Comment la convention fiscale franco-américaine gère-t-elle la CSG/CRDS ?

Après de longs débats juridiques, la jurisprudence américaine (arrêt Eshel) a confirmé que la CSG et la CRDS ne sont pas admissibles au crédit d’impôt étranger (FTC) sur la déclaration américaine. Ces prélèvements sociaux français représentent donc souvent un coût fiscal net non récupérable pour le contribuable.

Une US person en France peut-elle acheter des ETF basés aux États-Unis ?

Théoriquement oui du point de vue américain, mais en pratique la réglementation européenne PRIIPs interdit aux courtiers d’Europe de vendre des fonds américains n’ayant pas de document d’information clé (DIC). Cela bloque l’accès direct aux ETF américains, sauf via des stratégies d’options ou un statut de client professionnel.

Comment le Plan d’Épargne Retraite (PER) individuel est-il qualifié par les États-Unis ?

Le PER français n’est pas reconnu comme un plan de retraite qualifié par l’IRS (contrairement à un 401k). Les cotisations déductibles en France restent imposables aux États-Unis, et la structure enveloppe peut être requalifiée en « Foreign Grantor Trust », entraînant les lourdes déclarations des formulaires 3520 et 3520-A.

Quelles sont les conséquences fiscales de l’abandon de la nationalité américaine (renonciation) ?

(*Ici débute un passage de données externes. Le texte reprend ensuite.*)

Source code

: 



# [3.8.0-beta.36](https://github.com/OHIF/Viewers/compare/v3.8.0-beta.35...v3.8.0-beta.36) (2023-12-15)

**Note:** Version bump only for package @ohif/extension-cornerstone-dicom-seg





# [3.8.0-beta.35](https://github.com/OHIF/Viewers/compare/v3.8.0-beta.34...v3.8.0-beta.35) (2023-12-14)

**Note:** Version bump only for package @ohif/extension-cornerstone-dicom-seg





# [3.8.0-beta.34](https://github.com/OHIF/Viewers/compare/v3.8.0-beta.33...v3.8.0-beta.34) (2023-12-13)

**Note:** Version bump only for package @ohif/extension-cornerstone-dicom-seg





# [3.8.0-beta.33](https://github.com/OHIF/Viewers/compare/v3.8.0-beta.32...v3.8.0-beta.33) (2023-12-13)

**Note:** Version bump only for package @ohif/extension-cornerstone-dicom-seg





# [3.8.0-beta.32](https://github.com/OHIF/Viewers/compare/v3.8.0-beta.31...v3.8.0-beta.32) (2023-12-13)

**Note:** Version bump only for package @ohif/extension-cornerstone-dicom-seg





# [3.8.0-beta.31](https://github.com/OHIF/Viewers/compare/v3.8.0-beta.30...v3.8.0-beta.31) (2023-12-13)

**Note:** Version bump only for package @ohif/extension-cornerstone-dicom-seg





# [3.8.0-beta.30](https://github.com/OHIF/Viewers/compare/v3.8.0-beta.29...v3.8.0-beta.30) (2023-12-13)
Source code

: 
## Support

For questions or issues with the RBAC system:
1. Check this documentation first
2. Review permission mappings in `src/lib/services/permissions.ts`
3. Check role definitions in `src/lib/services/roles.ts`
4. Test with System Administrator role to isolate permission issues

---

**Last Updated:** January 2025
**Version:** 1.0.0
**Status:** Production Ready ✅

La renonciation implique le paiement d’une taxe consulaire fixe élevée et peut déclencher une « Exit Tax » américaine. Cette dernière s’applique si votre patrimoine mondial net dépasse 2 millions de dollars ou si votre impôt annuel moyen atteint certains seuils sur les cinq dernières années.

L’exonération de la plus-value sur la résidence principale en France protège-t-elle de l’impôt américain ?

Non, l’IRS applique ses propres règles de calcul de plus-value immobilière (Section 121). L’exclusion maximale d’impôt sur la vente d’une résidence principale est plafonnée à 250 000 dollars pour un célibataire et 500 000 dollars pour un couple marié, le surplus étant taxable aux États-Unis.